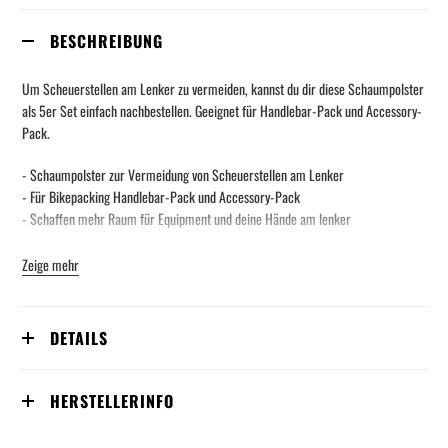
BESCHREIBUNG
Um Scheuerstellen am Lenker zu vermeiden, kannst du dir diese Schaumpolster
als 5er Set einfach nachbestellen. Geeignet für Handlebar-Pack und Accessory-
Pack.
- Schaumpolster zur Vermeidung von Scheuerstellen am Lenker
- Für Bikepacking Handlebar-Pack und Accessory-Pack
- Schaffen mehr Raum für Equipment und deine Hände am lenker
Zeige mehr
DETAILS
HERSTELLERINFO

Brief: Among the records, find the lines that contain "Scheuerstellen" and copy each of them.

Answer space:
Um Scheuerstellen am Lenker zu vermeiden, kannst du dir diese Schaumpolster
- Schaumpolster zur Vermeidung von Scheuerstellen am Lenker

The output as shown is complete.